Increase font size  Decrease font size Date:2016-09-21   Views:616
Turkish rebar offers to the US showed softness this week as trading resumed following the Eid holiday, sources said Tuesday.

S&P Global Platts lowered its daily imported rebar assessment to $358-$363/st CIF Houston, down from $363-$367/st.

US traders put current offers from Turkish mills around $390/mt CFR ($358/st CIF), but said offers around $385/mt CFR ($354/st CIF) were being discussed.

Buying out of Turkey has slowed in recent months, but a trade case filed this week by US mills is not expected to change buying patterns in the short term, one US trader said. Late Monday, US rebar producers petitioned the government to launch antidumping and countervailing duty investigations on rebar imports from Japan, Taiwan and Turkey.

"I don't think people are going to care about the trade case from a purchasing standpoint, it's going to be all about the mills' appetite for selling," the trader said.

While imports from the three countries named in the case have surged in recent years, the trader expressed doubt that allegations of dumping could prove to be true.

"I understand why they filed against Japan and Taiwan and it's because the import numbers have surged, but I don't think it's because they dumped steel," he said.

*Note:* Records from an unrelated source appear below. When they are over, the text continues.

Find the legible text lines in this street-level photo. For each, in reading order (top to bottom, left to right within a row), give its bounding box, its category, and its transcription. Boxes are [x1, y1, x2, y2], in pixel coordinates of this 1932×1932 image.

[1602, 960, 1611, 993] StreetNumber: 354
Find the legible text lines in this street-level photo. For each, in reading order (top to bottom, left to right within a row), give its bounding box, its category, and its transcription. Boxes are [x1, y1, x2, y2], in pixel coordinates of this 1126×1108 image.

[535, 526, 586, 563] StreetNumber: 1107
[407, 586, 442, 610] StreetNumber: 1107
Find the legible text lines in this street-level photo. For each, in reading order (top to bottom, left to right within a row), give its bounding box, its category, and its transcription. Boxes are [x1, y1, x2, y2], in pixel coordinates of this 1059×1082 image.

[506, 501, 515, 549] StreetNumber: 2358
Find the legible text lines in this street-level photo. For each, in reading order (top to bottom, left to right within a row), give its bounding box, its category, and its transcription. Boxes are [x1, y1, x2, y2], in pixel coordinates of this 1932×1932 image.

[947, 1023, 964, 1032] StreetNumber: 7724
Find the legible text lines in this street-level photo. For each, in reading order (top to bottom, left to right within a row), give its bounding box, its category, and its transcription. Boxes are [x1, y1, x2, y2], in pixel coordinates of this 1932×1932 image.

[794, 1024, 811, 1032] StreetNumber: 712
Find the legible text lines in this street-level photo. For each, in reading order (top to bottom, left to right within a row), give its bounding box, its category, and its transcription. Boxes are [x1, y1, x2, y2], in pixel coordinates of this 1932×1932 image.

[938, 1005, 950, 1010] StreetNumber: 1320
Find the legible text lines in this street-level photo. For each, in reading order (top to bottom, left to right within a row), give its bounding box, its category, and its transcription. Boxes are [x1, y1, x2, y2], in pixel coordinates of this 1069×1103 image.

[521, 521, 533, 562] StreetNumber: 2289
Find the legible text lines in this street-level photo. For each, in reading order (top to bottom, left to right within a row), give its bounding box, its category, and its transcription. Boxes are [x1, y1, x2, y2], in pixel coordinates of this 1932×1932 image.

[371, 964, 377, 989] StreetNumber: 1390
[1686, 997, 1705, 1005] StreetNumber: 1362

The Rebar Trade Action Coalition and its individual members -- Bayou Steel Group, Byer Steel Group, Commercial Metals Co., Gerdau Ameristeel US, Nucor and Steel Dynamics Inc. -- which filed the petition argue that between 2013 and 2015 import volumes from the subject countries rose by 160.4%, with the largest increase occurring in 2015. From 2013 to 2015, subject imports rose from 742,313 st to 1.93 million st in 2015, according to the petition. At the same time, the lower-priced imports coming into the US has depressed and suppressed prices for domestic producers, they said.

However during this same period other trade actions effectively blocked imports of rebar from the US market, the trader said.

"Mexico is no longer here, Korea is no longer here, Spain is no longer here, so those tons have to come from somewhere," he said.

The trade case could push import prices from the named countries higher if they feel there is a chance they could face duties, said a US distributor. "You may see more responsible pricing and see supply tighten up a little bit if foreign producers aren't confident they will prevail," he said.

But with the US previously finding no dumping margin for Turkey and a 1.25% subsidy rate -- with the exclusion of Habas -- in 2013, it's hard to speculate how things may play out this time around, the distributor said.

Turkish and US mills have been fighting in the courts over dumping duties on Turkish rebar. Earlier this year, after an appeal of the 2013 case by US mills, Commerce revised its dumping margin from zero to 3.64% for all Turkish mills except for Habas, however the revised duty margin has not gone into effect.

"Throwing Turkey into this case almost seems like an afterthought to get another round of information," the trader said. "The only thing that's really changed about the market (since the filing of the last trade case) is that the quantities are up year on year."